Why was Friday’s tree event geared toward women? It goes back to indigenous cultures, Brown said.

“They’re the ones who nurture the earth and remember where we come from because Mother Earth holds us as we walk,” Brown said. “It feeds us and gives us our air for our lungs, so that’s why we’re gathering to celebrate part of Mother Earth, which is the trees that support us so much.”

Food, songs, poetry and meditation were part of the event.

The TreeSisters “tree strategy” is detailed on the organization’s website at treesisters.org:

“We plant trees to restore ecosystems and livelihoods whilst increasing protection against the extremes of climate change in multiple regions of the tropical forest belt. We do this in ways that recreate and restore natural forest ecosystems using indigenous species, fostering local knowledge and skills, and promoting women’s participation. We strive to do it intelligently, appropriately, respectfully and successfully.

“Forests play a vital role in the hydrological cycles of our world, sequester the atmospheric carbon dioxide that is driving climate change and provide the most biodiverse regions on earth. When trees are removed, vibrant ecosystems are often overfarmed, eroded and rendered infertile in a cascade effect that is mirrored with social decline, grinding poverty and climate extremes.”

TreeSisters, based in England, believes reforestation can rapidly reverse these trends by stabilizing and nourishing the soils, restoring watersheds, revitalizing dry springs and providing good quality water to large populations living downstream.
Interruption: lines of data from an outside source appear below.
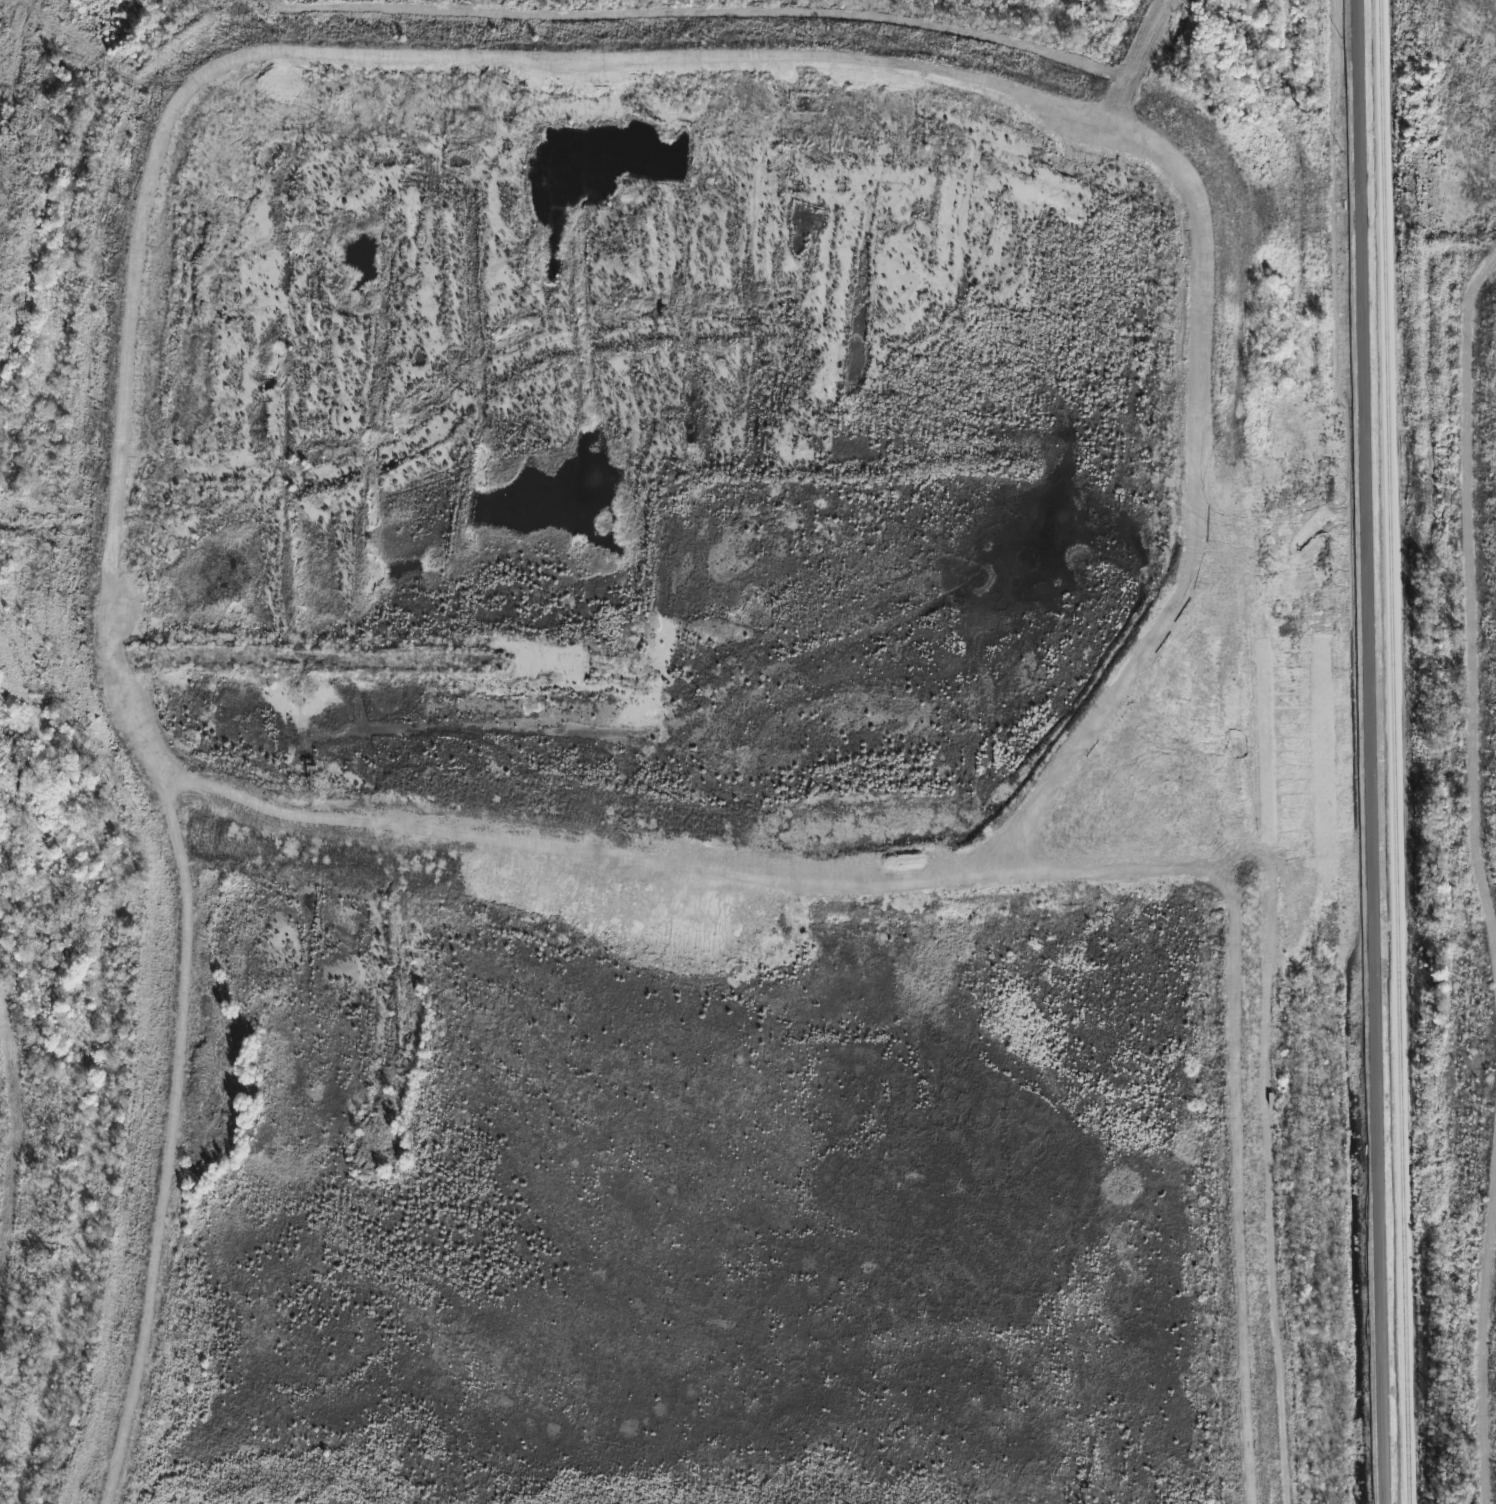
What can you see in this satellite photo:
road: (1025, 37)
road: (1156, 45)
road: (1373, 752)
railway: (1393, 752)
road: (436, 874)
road: (1277, 1190)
Its four primary environmental goals are protecting and expanding intact forest landscapes, restoring and protecting watersheds, controlling soil erosion, and restoring topsoil and land fertility.

Its main socioeconomic goals are improving community livelihoods and forest interdependence, and fostering women’s participation, empowerment and income.

Brown said she donates monthly to TreeSisters.

Although she said the women who attended Friday’s event weren’t members, Brown called them “Mother Earth lovers.”

One of those women was Patti Barrow of Little Lake.

“I think that the world just needs more positive energy,” Barrow said. “I try to do it in my own personal life, but I felt like that since there was something like this, I was going to come and try to project more positive energy: singing for the trees, to the trees, at the trees, whatever.

“I think it’s more like singing to the earth.”